The Emperor of all Maladies
By Siddhartha Mukherjee
Forth Estate (2011)
When I was a kid, cancer was not so common and only talked about in hushed tones as anyone diagnosed with it was considered as having been handed a death sentence. Today, so many of my friends and family have been diagnosed with cancer in one or another of its forms. Some of them are still around after having undergone treatment, including chemotherapy and radiation therapy.
I’ve been curious about this ‘sudden popularity’ of cancer, Is it something to do with what we eat and drink? Is it our lifestyle? Am I going to be the next one?
This book, ‘A Biography of Cancer’, traces the history of cancer from Imhotep’s Egypt (2500 BC) to the present.
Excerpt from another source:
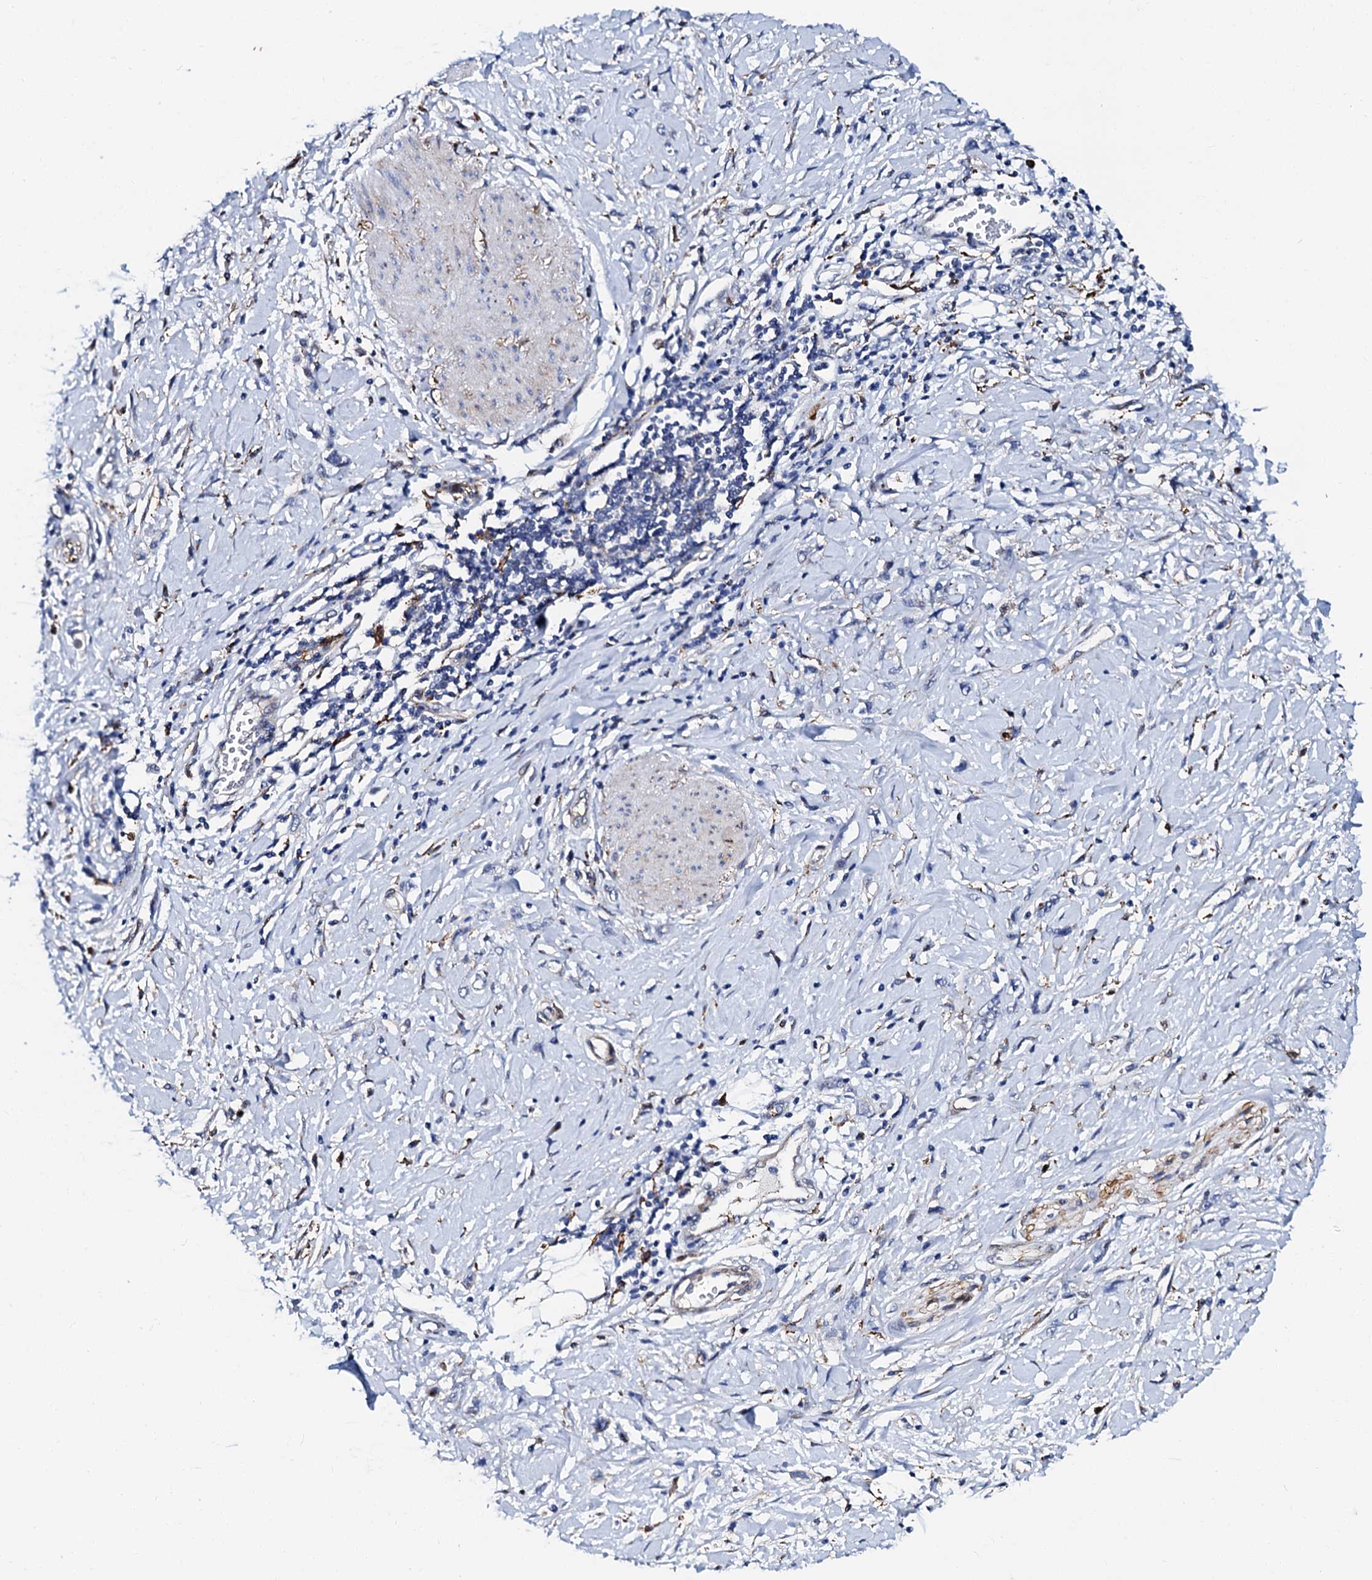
{"staining": {"intensity": "negative", "quantity": "none", "location": "none"}, "tissue": "stomach cancer", "cell_type": "Tumor cells", "image_type": "cancer", "snomed": [{"axis": "morphology", "description": "Adenocarcinoma, NOS"}, {"axis": "topography", "description": "Stomach"}], "caption": "This is an immunohistochemistry image of stomach cancer. There is no positivity in tumor cells.", "gene": "MED13L", "patient": {"sex": "female", "age": 76}}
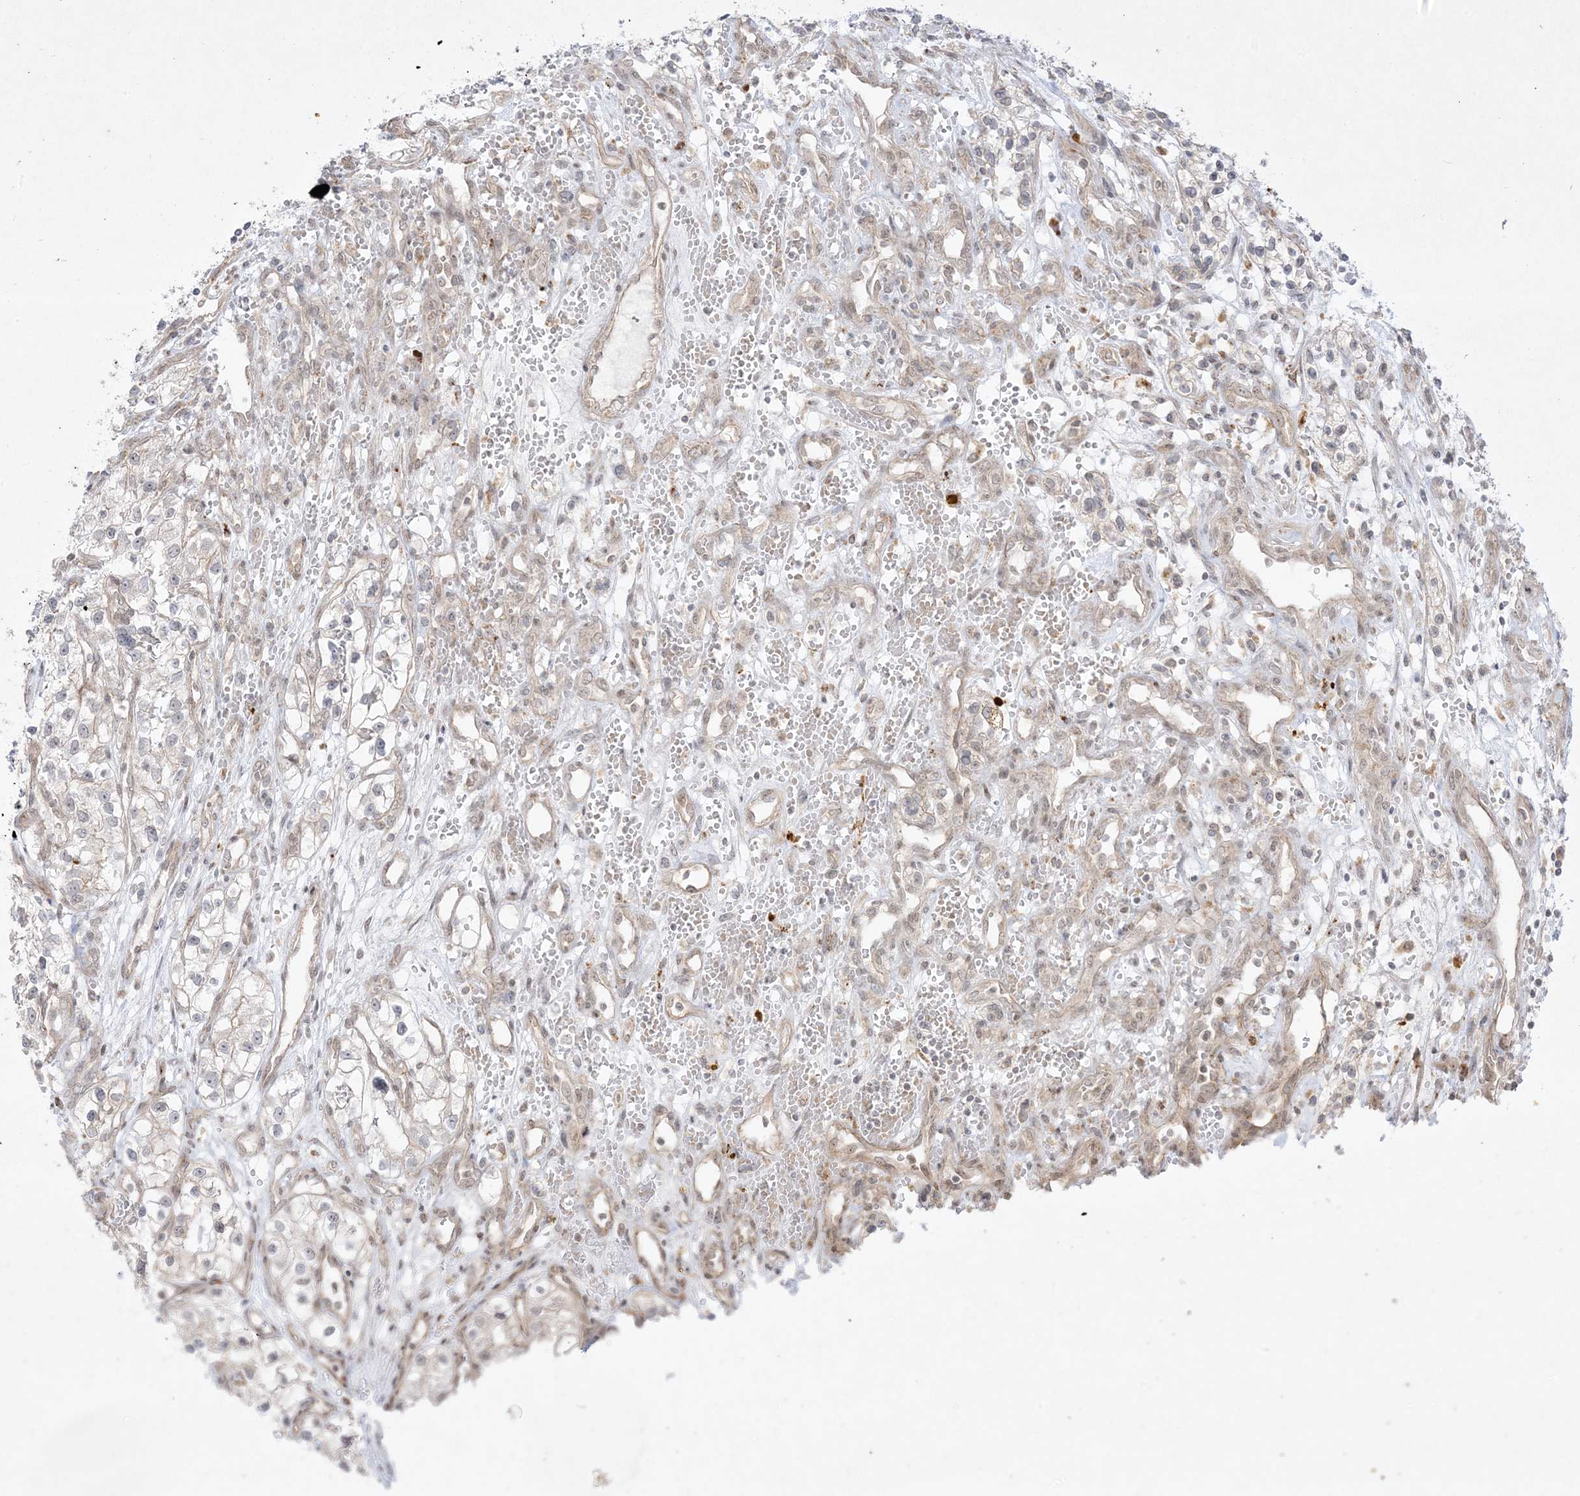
{"staining": {"intensity": "negative", "quantity": "none", "location": "none"}, "tissue": "renal cancer", "cell_type": "Tumor cells", "image_type": "cancer", "snomed": [{"axis": "morphology", "description": "Adenocarcinoma, NOS"}, {"axis": "topography", "description": "Kidney"}], "caption": "There is no significant staining in tumor cells of renal cancer. (DAB immunohistochemistry with hematoxylin counter stain).", "gene": "PTK6", "patient": {"sex": "female", "age": 57}}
So cancer is not a scourge of modern living but a very old disease. It’s just that people used to die of various other illnesses that have been eradicated today, long before they could contract cancer. By the way, cancer does not seem to be a contractible disease like most other diseases. It’s more of like our own cells have forgotten how to stop multiplying and to ‘die’ naturally. (Maybe the stories of people who, for themselves to remain immortal, had to take the lives of others are actually based on cancer.)
The book also traces the people who have dedicated their lives to finding a cure for cancer. Often times it has just been trial and error. The old maxim that every medicine is a potential poison has been turned around to there is potential medicine in every poison, thus the use of cytotoxic drugs in chemotherapy.
One of the main stumbling blocks to finding that cure is determining the cause of cancer, what triggers the cells to misbehave. It is known that that there is a correlation between smoking and lung cancer, yet why is it that not all smokers contract lung cancer.
The book is well written (did I mention, the author is an oncologist) and is a worthwhile read although whether you will be any closer to understanding cancer is debateable – I am no wiser about cancer even after reading the book.